European hotel investment transaction volumes totalled €6,885bn in the first half (H1) of the year, a decline in deal volumes of 41% year-on-year (Y-o-Y) and in line with the slow-down across all mainstream European commercial property transactions in Q2 of 2016, according to the latest data from global commercial property advisor CBRE.
In contrast, German hotel investment saw an increase of 34% Y-o-Y with transaction volumes reaching €2.02bn in H1 2016. The German hotel investment market has proven to be the most attractive in Europe offering consistently high levels of liquidity and strong market fundamentals, at a time of wider European political and economic uncertainty. The large number of hotel assets encumbered by operational leases has continued to add to Germany’s appeal, particularly with the growing number of European institutional investors seeking low-risk investment opportunities.
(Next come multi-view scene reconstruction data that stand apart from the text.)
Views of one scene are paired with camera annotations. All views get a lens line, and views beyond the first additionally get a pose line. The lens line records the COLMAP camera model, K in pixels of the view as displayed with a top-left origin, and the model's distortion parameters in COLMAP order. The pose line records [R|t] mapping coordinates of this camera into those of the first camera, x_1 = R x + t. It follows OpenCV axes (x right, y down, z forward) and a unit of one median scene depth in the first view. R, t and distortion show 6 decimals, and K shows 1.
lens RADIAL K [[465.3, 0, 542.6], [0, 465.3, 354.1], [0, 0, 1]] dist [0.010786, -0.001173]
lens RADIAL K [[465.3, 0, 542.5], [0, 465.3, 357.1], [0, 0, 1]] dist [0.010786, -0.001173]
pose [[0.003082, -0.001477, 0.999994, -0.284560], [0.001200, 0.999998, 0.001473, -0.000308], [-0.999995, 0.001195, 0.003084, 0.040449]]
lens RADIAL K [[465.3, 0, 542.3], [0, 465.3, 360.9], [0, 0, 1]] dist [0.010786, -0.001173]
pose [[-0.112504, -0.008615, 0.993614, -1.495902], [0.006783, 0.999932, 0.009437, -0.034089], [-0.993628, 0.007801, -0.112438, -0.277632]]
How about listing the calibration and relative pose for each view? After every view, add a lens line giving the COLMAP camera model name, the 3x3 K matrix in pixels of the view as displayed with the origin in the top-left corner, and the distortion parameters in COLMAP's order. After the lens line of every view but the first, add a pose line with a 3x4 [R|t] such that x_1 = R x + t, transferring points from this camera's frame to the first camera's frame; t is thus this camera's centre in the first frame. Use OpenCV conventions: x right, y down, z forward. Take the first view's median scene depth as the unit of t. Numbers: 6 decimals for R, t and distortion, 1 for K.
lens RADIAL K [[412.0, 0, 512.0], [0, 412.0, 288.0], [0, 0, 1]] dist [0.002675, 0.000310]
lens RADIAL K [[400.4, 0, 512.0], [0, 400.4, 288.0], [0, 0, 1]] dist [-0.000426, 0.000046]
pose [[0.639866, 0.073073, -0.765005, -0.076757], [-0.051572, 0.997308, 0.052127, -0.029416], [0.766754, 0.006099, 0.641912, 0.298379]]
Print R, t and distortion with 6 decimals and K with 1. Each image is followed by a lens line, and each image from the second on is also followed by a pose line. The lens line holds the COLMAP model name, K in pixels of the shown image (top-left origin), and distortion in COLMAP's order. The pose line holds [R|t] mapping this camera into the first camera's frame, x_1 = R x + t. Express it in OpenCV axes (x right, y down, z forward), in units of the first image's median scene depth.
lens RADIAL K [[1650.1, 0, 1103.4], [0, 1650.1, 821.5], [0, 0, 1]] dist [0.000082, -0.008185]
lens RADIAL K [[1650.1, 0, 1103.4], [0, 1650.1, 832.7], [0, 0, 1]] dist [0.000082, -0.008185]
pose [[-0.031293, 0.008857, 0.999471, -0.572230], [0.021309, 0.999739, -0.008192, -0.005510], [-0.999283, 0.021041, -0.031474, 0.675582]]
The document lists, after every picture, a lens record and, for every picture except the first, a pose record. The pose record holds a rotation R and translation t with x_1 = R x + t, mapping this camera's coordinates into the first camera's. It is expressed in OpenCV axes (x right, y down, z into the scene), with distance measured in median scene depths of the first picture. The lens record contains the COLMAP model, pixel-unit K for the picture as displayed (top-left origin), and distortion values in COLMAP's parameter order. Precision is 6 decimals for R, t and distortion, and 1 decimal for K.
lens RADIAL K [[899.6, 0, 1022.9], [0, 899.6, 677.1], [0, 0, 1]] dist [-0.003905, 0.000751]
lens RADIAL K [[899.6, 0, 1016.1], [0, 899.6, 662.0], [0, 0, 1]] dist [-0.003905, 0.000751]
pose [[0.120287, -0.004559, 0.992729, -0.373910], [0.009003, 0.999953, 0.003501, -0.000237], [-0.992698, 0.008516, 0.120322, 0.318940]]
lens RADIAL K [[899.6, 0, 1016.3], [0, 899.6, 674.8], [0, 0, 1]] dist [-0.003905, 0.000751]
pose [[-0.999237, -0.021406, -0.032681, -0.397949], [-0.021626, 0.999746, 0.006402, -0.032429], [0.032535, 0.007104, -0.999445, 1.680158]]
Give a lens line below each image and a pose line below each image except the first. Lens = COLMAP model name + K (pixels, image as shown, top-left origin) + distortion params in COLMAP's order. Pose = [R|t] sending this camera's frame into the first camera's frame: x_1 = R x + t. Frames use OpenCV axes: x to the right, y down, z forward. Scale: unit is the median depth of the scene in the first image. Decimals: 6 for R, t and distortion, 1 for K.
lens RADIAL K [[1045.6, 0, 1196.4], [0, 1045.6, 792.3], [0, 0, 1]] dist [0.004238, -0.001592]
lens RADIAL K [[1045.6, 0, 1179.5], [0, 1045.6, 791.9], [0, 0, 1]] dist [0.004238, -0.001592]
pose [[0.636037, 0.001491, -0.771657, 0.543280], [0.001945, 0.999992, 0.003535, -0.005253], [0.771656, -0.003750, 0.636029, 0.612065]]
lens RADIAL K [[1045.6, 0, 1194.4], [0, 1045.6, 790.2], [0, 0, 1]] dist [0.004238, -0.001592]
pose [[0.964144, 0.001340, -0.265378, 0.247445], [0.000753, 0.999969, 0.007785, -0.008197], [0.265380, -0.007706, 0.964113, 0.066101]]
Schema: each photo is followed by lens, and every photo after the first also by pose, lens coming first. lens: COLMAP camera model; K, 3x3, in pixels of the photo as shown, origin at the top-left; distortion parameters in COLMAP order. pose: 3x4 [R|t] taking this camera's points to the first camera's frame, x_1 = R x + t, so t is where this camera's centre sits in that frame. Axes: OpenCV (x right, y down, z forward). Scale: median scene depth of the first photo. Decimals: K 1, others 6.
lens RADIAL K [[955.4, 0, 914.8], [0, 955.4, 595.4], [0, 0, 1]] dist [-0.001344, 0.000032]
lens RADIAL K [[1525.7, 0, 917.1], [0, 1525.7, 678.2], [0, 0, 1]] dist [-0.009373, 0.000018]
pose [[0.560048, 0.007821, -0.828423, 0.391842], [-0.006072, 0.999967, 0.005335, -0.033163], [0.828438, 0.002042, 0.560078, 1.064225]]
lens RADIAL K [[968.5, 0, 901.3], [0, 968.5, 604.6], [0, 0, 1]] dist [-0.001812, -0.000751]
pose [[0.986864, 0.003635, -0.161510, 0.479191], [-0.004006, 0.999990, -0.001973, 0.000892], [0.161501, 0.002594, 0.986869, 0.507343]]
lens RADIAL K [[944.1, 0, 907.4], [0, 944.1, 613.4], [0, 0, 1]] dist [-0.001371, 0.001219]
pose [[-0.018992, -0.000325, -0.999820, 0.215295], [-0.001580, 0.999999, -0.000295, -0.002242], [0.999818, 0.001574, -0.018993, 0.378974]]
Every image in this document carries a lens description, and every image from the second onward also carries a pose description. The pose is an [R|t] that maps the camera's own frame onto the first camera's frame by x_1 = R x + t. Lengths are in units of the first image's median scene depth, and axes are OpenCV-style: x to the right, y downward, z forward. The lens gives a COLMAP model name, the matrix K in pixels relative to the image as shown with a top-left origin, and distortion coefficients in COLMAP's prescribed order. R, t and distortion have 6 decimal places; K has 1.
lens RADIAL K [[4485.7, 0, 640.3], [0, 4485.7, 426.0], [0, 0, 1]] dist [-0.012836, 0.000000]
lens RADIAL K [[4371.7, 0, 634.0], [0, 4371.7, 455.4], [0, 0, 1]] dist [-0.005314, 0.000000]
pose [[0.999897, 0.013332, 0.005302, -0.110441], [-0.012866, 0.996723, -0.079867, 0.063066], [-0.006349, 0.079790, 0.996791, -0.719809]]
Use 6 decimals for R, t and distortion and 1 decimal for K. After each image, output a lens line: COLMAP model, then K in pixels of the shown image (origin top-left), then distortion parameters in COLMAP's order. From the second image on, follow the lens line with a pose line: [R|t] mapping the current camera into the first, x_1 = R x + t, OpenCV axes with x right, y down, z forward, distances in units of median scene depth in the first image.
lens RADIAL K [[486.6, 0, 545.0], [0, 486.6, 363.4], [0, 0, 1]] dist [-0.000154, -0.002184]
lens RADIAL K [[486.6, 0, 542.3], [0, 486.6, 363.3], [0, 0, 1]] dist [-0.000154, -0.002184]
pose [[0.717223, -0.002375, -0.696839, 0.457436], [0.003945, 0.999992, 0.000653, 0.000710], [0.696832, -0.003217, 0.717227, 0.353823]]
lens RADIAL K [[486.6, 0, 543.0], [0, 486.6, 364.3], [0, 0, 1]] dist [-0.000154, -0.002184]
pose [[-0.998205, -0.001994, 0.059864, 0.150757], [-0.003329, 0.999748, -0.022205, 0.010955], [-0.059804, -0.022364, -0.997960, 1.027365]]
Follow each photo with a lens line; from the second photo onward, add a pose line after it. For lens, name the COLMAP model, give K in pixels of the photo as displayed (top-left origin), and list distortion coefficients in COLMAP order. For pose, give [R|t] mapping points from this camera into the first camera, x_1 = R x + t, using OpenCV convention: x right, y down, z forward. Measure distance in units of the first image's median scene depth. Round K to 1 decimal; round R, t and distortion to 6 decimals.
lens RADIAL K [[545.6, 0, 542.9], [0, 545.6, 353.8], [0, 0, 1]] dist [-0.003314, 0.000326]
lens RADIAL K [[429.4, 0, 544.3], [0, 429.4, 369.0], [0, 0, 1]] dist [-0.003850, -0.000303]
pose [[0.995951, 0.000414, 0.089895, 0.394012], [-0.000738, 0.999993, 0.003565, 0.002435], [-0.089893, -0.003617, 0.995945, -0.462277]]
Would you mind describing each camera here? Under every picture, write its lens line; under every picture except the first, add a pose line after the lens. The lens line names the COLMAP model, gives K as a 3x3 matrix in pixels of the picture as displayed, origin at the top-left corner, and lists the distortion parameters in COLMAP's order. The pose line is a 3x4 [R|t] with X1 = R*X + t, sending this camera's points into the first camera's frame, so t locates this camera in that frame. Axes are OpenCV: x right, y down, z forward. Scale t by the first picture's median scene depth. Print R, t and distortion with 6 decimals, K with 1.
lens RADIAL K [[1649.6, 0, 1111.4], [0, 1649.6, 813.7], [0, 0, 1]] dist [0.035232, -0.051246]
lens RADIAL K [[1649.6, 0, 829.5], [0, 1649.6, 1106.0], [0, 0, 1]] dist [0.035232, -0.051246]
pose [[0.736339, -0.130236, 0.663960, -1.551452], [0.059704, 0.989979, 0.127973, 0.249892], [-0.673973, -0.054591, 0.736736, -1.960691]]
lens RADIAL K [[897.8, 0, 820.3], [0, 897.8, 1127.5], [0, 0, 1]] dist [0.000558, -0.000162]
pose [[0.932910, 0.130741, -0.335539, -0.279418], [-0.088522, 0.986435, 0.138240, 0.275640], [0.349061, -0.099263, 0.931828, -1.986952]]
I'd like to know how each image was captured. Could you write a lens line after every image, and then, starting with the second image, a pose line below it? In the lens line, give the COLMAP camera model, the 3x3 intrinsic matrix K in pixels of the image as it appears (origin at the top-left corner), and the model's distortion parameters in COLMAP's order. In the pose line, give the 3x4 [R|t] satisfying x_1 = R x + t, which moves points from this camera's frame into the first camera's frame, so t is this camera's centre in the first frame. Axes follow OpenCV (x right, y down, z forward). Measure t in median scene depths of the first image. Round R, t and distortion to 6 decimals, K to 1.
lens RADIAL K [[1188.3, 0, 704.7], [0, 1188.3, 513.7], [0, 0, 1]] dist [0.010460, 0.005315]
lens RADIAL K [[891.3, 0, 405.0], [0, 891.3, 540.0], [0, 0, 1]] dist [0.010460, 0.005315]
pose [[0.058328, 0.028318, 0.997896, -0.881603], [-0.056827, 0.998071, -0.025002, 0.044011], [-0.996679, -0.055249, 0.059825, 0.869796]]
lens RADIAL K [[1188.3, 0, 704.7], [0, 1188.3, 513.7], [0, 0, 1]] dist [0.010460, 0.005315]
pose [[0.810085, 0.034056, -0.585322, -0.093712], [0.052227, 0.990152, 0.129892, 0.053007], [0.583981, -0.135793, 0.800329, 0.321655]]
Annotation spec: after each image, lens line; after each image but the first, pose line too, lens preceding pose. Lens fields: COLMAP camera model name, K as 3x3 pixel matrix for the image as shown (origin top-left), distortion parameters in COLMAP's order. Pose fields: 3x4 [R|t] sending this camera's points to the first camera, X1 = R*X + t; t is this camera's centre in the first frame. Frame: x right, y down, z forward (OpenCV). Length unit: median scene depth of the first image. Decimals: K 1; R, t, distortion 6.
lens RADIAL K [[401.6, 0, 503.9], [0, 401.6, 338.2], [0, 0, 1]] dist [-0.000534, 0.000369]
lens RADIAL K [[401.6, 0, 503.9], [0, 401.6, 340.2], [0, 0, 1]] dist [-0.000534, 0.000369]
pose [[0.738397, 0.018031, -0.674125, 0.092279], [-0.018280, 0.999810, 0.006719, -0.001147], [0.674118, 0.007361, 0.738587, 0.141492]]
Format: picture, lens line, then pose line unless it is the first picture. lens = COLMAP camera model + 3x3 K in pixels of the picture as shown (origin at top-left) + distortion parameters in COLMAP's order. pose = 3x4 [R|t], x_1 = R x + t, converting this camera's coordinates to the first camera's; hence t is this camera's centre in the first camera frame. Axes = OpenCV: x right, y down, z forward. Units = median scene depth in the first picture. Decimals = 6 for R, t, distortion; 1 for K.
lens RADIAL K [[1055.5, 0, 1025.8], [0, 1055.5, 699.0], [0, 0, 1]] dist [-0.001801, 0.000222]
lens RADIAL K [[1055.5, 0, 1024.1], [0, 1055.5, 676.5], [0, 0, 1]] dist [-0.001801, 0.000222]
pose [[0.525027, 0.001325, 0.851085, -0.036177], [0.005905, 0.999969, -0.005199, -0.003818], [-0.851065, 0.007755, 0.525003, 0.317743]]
The sale of the Hyatt Dusseldorf was the biggest single asset sale in Germany so far this year, with the hotel being operated under a management agreement, a relative rarity in the predominantly lease-focused German hotel landscape. This deal highlights the strong demand for assets offering upside exposure through management agreements and franchise opportunities in markets with solid fundamentals and good potential for performance growth.
Joe Stather, Information and Intelligence Manager EMEA, CBRE Hotels, said: “Germany remains a hot market for hotel investment and has taken the long-standing mantle from the UK which has dominated investment volumes in the last decade. The strong growth has been driven by over ten notable deals in Q2 including a significant portfolio transaction. Interest is coming from a diverse array of investors, including REITs, institutions, private equity and dedicated real estate investors.”
Y-o-Y, the UK hotel real estate investment volumes saw a decline of 76% but in spite of this fall, fixed-income investment remained buoyant as investors continue to be attracted by the security of income. The UK leased hotel environment includes a number of hotel operators with highly regarded covenants and offering 25-year index-linked leases. Recent deals to reflect this trend include the sale of the Travelodge hotel in Liverpool Street, London for €48.4m (£42m) which was one of the few transactions post the UK’s EU referendum and demonstrates the high and resilient demand for leased hotel assets. The hotel development pipeline expects that over €2.3m (£2bn) of fixed-income stock is due to enter the regional UK market in the next three years.
France recorded 25% Y-o-Y growth in the second quarter of 2016 with deal volume totalling €508m in the first six months of 2016. Transaction volumes were largely boosted by a number of deals on assets outside Paris. Recent investment activity has been focused on resort locations and the more leisure driven South of France region. The UEFA Euro 2016 football championship which was held in France in June also gave an uptick to hotel cash flows in many cities, and particularly in Paris.
Other notably deals which have taken place in H1 2016 include the sale of the Pullman Barcelona Skipper hotel, CBRE advised AXA Investment Managers – Real Assets, on behalf of its clients, to a Luxembourg based investment fund.
Irina Ushakova, Senior Director, Head of Capital Markets Department, CBRE in Russia, commented: “Investor interest in the hotel sector in Russia remains rather high predominantly generated by local, Asian and Middle Eastern buyers. Despite substantial difference between buyers and sellers pricing expectations, in H1 2016 we have recorded hotel investment volume of $565m or €496m (driven by one large deal, sale by Sberbank to the local purchaser of Gorki Gorod ski-resort in Sochi, Krasnaya Polyana for $467m or €410m) and anticipate further closings before end of the year.”